### Input for this task
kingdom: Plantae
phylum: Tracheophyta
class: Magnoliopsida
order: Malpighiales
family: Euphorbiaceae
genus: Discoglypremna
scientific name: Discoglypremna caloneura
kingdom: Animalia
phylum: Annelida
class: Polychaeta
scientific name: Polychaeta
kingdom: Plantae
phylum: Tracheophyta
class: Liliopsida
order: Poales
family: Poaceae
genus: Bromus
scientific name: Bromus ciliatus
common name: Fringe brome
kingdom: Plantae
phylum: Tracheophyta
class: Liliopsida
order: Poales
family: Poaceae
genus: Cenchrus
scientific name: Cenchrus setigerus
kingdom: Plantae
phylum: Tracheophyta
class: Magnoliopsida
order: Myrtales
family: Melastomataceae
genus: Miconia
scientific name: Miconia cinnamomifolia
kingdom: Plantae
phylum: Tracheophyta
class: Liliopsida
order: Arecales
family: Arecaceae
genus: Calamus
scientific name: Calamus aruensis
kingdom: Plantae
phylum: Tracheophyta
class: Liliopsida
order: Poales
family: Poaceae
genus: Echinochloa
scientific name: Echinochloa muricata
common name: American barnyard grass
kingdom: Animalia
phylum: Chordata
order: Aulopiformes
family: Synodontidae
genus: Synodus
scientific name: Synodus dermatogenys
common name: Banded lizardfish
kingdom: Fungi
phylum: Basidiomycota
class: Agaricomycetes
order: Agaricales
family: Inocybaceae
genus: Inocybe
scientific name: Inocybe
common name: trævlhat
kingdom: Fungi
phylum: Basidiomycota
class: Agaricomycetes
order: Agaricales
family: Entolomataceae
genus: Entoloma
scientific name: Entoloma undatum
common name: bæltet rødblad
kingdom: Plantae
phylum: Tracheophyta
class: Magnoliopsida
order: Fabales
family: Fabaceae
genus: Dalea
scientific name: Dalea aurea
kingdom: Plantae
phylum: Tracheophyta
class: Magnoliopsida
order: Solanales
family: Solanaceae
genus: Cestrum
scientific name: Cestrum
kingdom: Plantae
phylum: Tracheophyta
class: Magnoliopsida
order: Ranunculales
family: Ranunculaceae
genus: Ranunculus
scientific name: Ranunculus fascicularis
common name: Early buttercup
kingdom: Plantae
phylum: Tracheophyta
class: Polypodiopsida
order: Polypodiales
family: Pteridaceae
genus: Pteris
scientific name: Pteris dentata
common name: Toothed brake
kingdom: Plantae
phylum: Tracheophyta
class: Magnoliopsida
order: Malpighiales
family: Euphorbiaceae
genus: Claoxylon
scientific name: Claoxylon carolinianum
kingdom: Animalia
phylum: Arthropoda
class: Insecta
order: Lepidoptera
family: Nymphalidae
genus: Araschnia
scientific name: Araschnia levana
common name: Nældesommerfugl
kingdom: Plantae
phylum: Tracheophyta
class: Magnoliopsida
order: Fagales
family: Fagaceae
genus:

### Exercise objective
Swap "common name" for "vernacular name" throughout the entries above, and give all the lines again with nothing else changed.

### Response to the exercise
kingdom: Plantae
phylum: Tracheophyta
class: Magnoliopsida
order: Malpighiales
family: Euphorbiaceae
genus: Discoglypremna
scientific name: Discoglypremna caloneura
kingdom: Animalia
phylum: Annelida
class: Polychaeta
scientific name: Polychaeta
kingdom: Plantae
phylum: Tracheophyta
class: Liliopsida
order: Poales
family: Poaceae
genus: Bromus
scientific name: Bromus ciliatus
vernacular name: Fringe brome
kingdom: Plantae
phylum: Tracheophyta
class: Liliopsida
order: Poales
family: Poaceae
genus: Cenchrus
scientific name: Cenchrus setigerus
kingdom: Plantae
phylum: Tracheophyta
class: Magnoliopsida
order: Myrtales
family: Melastomataceae
genus: Miconia
scientific name: Miconia cinnamomifolia
kingdom: Plantae
phylum: Tracheophyta
class: Liliopsida
order: Arecales
family: Arecaceae
genus: Calamus
scientific name: Calamus aruensis
kingdom: Plantae
phylum: Tracheophyta
class: Liliopsida
order: Poales
family: Poaceae
genus: Echinochloa
scientific name: Echinochloa muricata
vernacular name: American barnyard grass
kingdom: Animalia
phylum: Chordata
order: Aulopiformes
family: Synodontidae
genus: Synodus
scientific name: Synodus dermatogenys
vernacular name: Banded lizardfish
kingdom: Fungi
phylum: Basidiomycota
class: Agaricomycetes
order: Agaricales
family: Inocybaceae
genus: Inocybe
scientific name: Inocybe
vernacular name: trævlhat
kingdom: Fungi
phylum: Basidiomycota
class: Agaricomycetes
order: Agaricales
family: Entolomataceae
genus: Entoloma
scientific name: Entoloma undatum
vernacular name: bæltet rødblad
kingdom: Plantae
phylum: Tracheophyta
class: Magnoliopsida
order: Fabales
family: Fabaceae
genus: Dalea
scientific name: Dalea aurea
kingdom: Plantae
phylum: Tracheophyta
class: Magnoliopsida
order: Solanales
family: Solanaceae
genus: Cestrum
scientific name: Cestrum
kingdom: Plantae
phylum: Tracheophyta
class: Magnoliopsida
order: Ranunculales
family: Ranunculaceae
genus: Ranunculus
scientific name: Ranunculus fascicularis
vernacular name: Early buttercup
kingdom: Plantae
phylum: Tracheophyta
class: Polypodiopsida
order: Polypodiales
family: Pteridaceae
genus: Pteris
scientific name: Pteris dentata
vernacular name: Toothed brake
kingdom: Plantae
phylum: Tracheophyta
class: Magnoliopsida
order: Malpighiales
family: Euphorbiaceae
genus: Claoxylon
scientific name: Claoxylon carolinianum
kingdom: Animalia
phylum: Arthropoda
class: Insecta
order: Lepidoptera
family: Nymphalidae
genus: Araschnia
scientific name: Araschnia levana
vernacular name: Nældesommerfugl
kingdom: Plantae
phylum: Tracheophyta
class: Magnoliopsida
order: Fagales
family: Fagaceae
genus:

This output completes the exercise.